The Spark

the Voice of
The Communist League of Revolutionary Workers–Internationalist

“The emancipation of the working class will only be achieved by the working class itself.”
— Karl Marx

British Imperialism:
Violence against Most of the World

Jun 6, 2022

The British monarchy is the symbolic head of an empire that once took over three quarters of the world, supposedly bringing “civilization” to 700 million colonial subjects. The wealth brought back to England’s royalty and politicians and business investors from centuries of empire actually make current billionaire fortunes look paltry.

The British rulers pretended they were bringing the rule of law to lawless people, a barely covered description of their own murderous, racist repression of millions of people, especially in Asia and Africa.

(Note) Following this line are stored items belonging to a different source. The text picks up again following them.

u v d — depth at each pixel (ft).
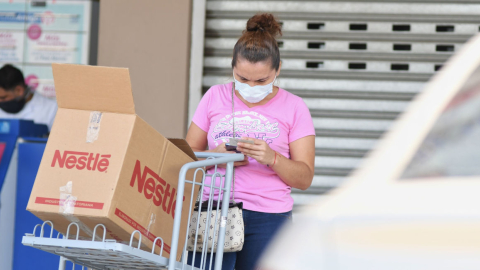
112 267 27.53
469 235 12.33
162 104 52.16
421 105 14.40
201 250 28.17
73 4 57.52
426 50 52.70
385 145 14.26
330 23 53.31
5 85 57.31
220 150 29.32
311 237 14.01
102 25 52.80
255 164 29.94
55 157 24.31
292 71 53.36
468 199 12.69
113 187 23.30
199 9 53.01
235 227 28.02
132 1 52.75
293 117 30.40
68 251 24.63
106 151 23.95
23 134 45.09
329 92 53.16
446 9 52.54
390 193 13.43
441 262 12.28
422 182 13.26
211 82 53.47
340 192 14.24
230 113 30.66
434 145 13.60
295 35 53.47
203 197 29.94
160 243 25.39
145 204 24.63
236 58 28.81
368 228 13.25
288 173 28.68
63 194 23.71
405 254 12.63
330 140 52.85
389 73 52.85
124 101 23.99
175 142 26.48
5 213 42.83
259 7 53.67
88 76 23.90
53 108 57.88
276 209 29.58
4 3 57.77
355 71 53.06
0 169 43.19
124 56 52.49
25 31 57.88
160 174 25.35
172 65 52.34
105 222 23.49
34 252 43.27
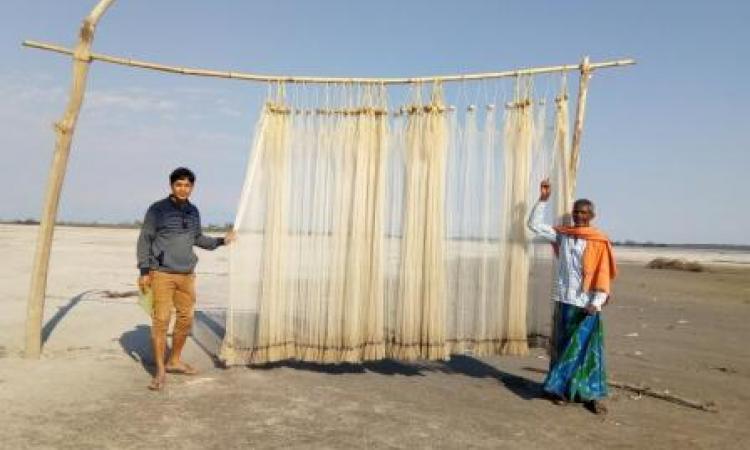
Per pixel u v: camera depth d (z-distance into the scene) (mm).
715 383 7789
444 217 7004
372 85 7062
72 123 7109
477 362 8453
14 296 12070
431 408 6082
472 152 6945
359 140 7047
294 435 5191
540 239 7012
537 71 6758
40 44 6824
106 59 7066
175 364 6965
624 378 7871
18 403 5629
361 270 7055
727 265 44531
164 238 6562
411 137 7023
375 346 7047
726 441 5551
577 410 6266
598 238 6344
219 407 5844
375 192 7074
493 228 6965
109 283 15242
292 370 7320
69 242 33250
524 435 5426
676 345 10500
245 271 7152
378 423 5562
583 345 6355
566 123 6730
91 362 7203
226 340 7160
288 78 7098
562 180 6730
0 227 56094
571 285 6383
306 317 7152
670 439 5531
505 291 6996
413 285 7008
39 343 7273
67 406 5645
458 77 6887
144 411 5629
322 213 7129
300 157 7152
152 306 6527
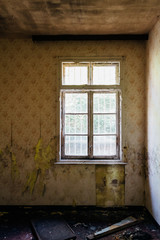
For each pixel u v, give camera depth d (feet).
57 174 10.53
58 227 8.52
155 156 8.86
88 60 10.53
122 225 8.65
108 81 10.75
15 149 10.61
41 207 10.53
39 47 10.57
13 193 10.59
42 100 10.55
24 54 10.58
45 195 10.54
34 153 10.57
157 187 8.64
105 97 10.83
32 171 10.58
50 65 10.57
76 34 10.23
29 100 10.58
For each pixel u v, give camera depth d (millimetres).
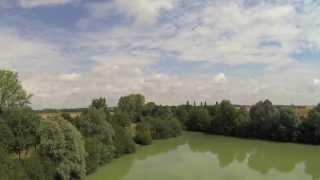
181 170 77188
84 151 64688
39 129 63969
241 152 103812
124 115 121688
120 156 94250
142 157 93688
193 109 170875
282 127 127312
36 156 57562
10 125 63719
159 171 75812
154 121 135250
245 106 153875
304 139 124188
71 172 61719
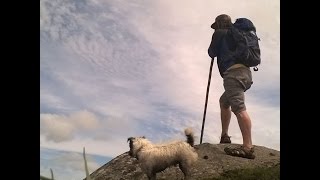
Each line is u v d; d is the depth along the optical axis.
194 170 2.35
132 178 2.42
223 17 2.46
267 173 2.23
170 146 2.14
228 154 2.51
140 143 2.12
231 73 2.40
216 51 2.47
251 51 2.36
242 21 2.41
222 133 2.64
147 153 2.11
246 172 2.28
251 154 2.46
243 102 2.40
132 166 2.55
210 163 2.42
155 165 2.12
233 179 2.22
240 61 2.40
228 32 2.45
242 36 2.36
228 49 2.44
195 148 2.39
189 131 2.19
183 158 2.14
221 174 2.30
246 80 2.38
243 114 2.39
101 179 2.45
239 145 2.66
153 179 2.15
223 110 2.56
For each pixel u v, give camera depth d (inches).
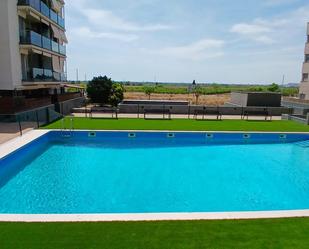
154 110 990.4
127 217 245.0
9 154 478.3
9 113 768.9
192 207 386.0
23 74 971.3
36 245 200.1
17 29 893.8
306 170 545.3
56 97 1082.7
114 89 1341.0
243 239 214.1
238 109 1102.4
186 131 719.1
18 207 371.6
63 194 413.4
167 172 517.7
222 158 607.8
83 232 218.8
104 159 576.7
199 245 205.0
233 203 402.9
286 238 217.2
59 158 576.7
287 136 749.9
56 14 1229.7
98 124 800.9
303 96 1651.1
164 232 221.3
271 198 423.2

This current celebration of British monarchy and empire glosses over a long history that includes the enslavement of African people, whose lives were shortened by brutal exploitation while producing sugar and cotton in the Caribbean and the soon-to-be United States. It ignores 250 wars ignited by Britain, particularly during the reign of Queen Victoria. The celebration ignores the short war to force China to continue to buy huge quantities of opium produced under the British in India, to the great enrichment of the British crown and the British merchant class. It overlooks the British internment of hundreds of thousands in Malaysia in prison camps or a million Kenyans fighting to free their country of British rule after World War II. Britain could be said to have written the manual on national propaganda, dirty tricks, bold-faced lies and elaborate tortures during their colonial “glory.”

History is written by those who win, so British history books mention Indian soldiers rising up during the so-called British raj, that is, against British rule over India. But there is much less written of how the British raj destroyed Indian agriculture, so the population went hungry in order to produce raw cotton and opium pods for the British trade. Nor do history books talk much about the famine that killed or deported half the population of 19th century Ireland, caused by British agricultural policy.

When Queen Elizabeth II’s grandson William went to the Caribbean last month to celebrate her jubilee, he was greeted with protesters demanding apologies and reparations for what British rule meant to the peoples of those nations, now considered part of the British Commonwealth, the poor part.

Much of the world’s population could join these protesters. Leading the way could be the working class throughout the British isles under the current rule of Parliament and the City, which is what the British people call their Wall Street capitalists.